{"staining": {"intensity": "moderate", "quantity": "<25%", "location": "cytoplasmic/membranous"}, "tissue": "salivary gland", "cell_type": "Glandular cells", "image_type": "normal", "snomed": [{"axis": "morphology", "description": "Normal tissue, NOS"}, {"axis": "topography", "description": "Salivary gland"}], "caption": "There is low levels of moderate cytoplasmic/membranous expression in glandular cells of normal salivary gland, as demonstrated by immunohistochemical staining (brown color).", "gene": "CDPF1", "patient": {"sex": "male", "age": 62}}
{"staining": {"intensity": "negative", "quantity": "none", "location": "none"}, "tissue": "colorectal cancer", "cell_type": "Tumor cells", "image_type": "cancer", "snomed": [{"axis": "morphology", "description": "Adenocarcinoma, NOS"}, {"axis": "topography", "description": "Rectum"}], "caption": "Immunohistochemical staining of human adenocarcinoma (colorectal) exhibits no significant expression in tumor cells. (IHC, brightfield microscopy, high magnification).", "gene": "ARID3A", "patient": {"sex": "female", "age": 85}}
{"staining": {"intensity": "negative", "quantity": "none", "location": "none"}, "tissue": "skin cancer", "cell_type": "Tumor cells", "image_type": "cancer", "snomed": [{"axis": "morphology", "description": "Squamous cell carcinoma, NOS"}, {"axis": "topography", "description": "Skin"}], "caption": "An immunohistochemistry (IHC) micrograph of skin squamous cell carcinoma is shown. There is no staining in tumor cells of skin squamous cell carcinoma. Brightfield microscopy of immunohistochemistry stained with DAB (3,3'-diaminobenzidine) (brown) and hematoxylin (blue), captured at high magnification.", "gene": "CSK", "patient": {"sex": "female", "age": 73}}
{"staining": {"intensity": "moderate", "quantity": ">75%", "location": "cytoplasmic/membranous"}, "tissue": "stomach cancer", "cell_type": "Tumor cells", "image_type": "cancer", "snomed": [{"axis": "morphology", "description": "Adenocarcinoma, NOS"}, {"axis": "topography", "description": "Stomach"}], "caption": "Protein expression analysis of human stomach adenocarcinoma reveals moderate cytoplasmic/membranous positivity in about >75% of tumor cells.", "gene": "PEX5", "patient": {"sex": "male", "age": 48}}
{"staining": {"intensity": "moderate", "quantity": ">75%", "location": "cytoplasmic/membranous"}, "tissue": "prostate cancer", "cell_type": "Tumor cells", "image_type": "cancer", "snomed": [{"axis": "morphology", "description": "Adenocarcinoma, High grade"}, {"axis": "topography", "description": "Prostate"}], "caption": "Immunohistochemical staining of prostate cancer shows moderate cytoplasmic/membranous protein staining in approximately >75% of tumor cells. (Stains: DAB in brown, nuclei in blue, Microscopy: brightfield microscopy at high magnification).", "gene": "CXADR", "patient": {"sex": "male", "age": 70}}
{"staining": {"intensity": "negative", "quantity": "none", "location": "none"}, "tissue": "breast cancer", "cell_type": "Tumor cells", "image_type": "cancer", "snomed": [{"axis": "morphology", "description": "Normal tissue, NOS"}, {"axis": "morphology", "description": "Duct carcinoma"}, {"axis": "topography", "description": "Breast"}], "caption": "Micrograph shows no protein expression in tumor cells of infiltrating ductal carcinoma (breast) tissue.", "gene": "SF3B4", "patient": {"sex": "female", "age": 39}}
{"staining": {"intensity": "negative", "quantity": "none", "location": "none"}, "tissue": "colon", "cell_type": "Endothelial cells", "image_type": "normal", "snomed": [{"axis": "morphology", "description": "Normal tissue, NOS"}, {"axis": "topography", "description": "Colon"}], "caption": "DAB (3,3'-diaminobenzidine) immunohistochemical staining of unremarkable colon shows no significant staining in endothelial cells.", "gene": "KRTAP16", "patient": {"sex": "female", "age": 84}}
----------------------------------------
• [Aim of the exercise]: Word-for-word copies of all the records are required.

• [Task result]:
{"staining": {"intensity": "moderate", "quantity": "<25%", "location": "cytoplasmic/membranous"}, "tissue": "salivary gland", "cell_type": "Glandular cells", "image_type": "normal", "snomed": [{"axis": "morphology", "description": "Normal tissue, NOS"}, {"axis": "topography", "description": "Salivary gland"}], "caption": "There is low levels of moderate cytoplasmic/membranous expression in glandular cells of normal salivary gland, as demonstrated by immunohistochemical staining (brown color).", "gene": "CDPF1", "patient": {"sex": "male", "age": 62}}
{"staining": {"intensity": "negative", "quantity": "none", "location": "none"}, "tissue": "colorectal cancer", "cell_type": "Tumor cells", "image_type": "cancer", "snomed": [{"axis": "morphology", "description": "Adenocarcinoma, NOS"}, {"axis": "topography", "description": "Rectum"}], "caption": "Immunohistochemical staining of human adenocarcinoma (colorectal) exhibits no significant expression in tumor cells. (IHC, brightfield microscopy, high magnification).", "gene": "ARID3A", "patient": {"sex": "female", "age": 85}}
{"staining": {"intensity": "negative", "quantity": "none", "location": "none"}, "tissue": "skin cancer", "cell_type": "Tumor cells", "image_type": "cancer", "snomed": [{"axis": "morphology", "description": "Squamous cell carcinoma, NOS"}, {"axis": "topography", "description": "Skin"}], "caption": "An immunohistochemistry (IHC) micrograph of skin squamous cell carcinoma is shown. There is no staining in tumor cells of skin squamous cell carcinoma. Brightfield microscopy of immunohistochemistry stained with DAB (3,3'-diaminobenzidine) (brown) and hematoxylin (blue), captured at high magnification.", "gene": "CSK", "patient": {"sex": "female", "age": 73}}
{"staining": {"intensity": "moderate", "quantity": ">75%", "location": "cytoplasmic/membranous"}, "tissue": "stomach cancer", "cell_type": "Tumor cells", "image_type": "cancer", "snomed": [{"axis": "morphology", "description": "Adenocarcinoma, NOS"}, {"axis": "topography", "description": "Stomach"}], "caption": "Protein expression analysis of human stomach adenocarcinoma reveals moderate cytoplasmic/membranous positivity in about >75% of tumor cells.", "gene": "PEX5", "patient": {"sex": "male", "age": 48}}
{"staining": {"intensity": "moderate", "quantity": ">75%", "location": "cytoplasmic/membranous"}, "tissue": "prostate cancer", "cell_type": "Tumor cells", "image_type": "cancer", "snomed": [{"axis": "morphology", "description": "Adenocarcinoma, High grade"}, {"axis": "topography", "description": "Prostate"}], "caption": "Immunohistochemical staining of prostate cancer shows moderate cytoplasmic/membranous protein staining in approximately >75% of tumor cells. (Stains: DAB in brown, nuclei in blue, Microscopy: brightfield microscopy at high magnification).", "gene": "CXADR", "patient": {"sex": "male", "age": 70}}
{"staining": {"intensity": "negative", "quantity": "none", "location": "none"}, "tissue": "breast cancer", "cell_type": "Tumor cells", "image_type": "cancer", "snomed": [{"axis": "morphology", "description": "Normal tissue, NOS"}, {"axis": "morphology", "description": "Duct carcinoma"}, {"axis": "topography", "description": "Breast"}], "caption": "Micrograph shows no protein expression in tumor cells of infiltrating ductal carcinoma (breast) tissue.", "gene": "SF3B4", "patient": {"sex": "female", "age": 39}}
{"staining": {"intensity": "negative", "quantity": "none", "location": "none"}, "tissue": "colon", "cell_type": "Endothelial cells", "image_type": "normal", "snomed": [{"axis": "morphology", "description": "Normal tissue, NOS"}, {"axis": "topography", "description": "Colon"}], "caption": "DAB (3,3'-diaminobenzidine) immunohistochemical staining of unremarkable colon shows no significant staining in endothelial cells.", "gene": "KRTAP16", "patient": {"sex": "female", "age": 84}}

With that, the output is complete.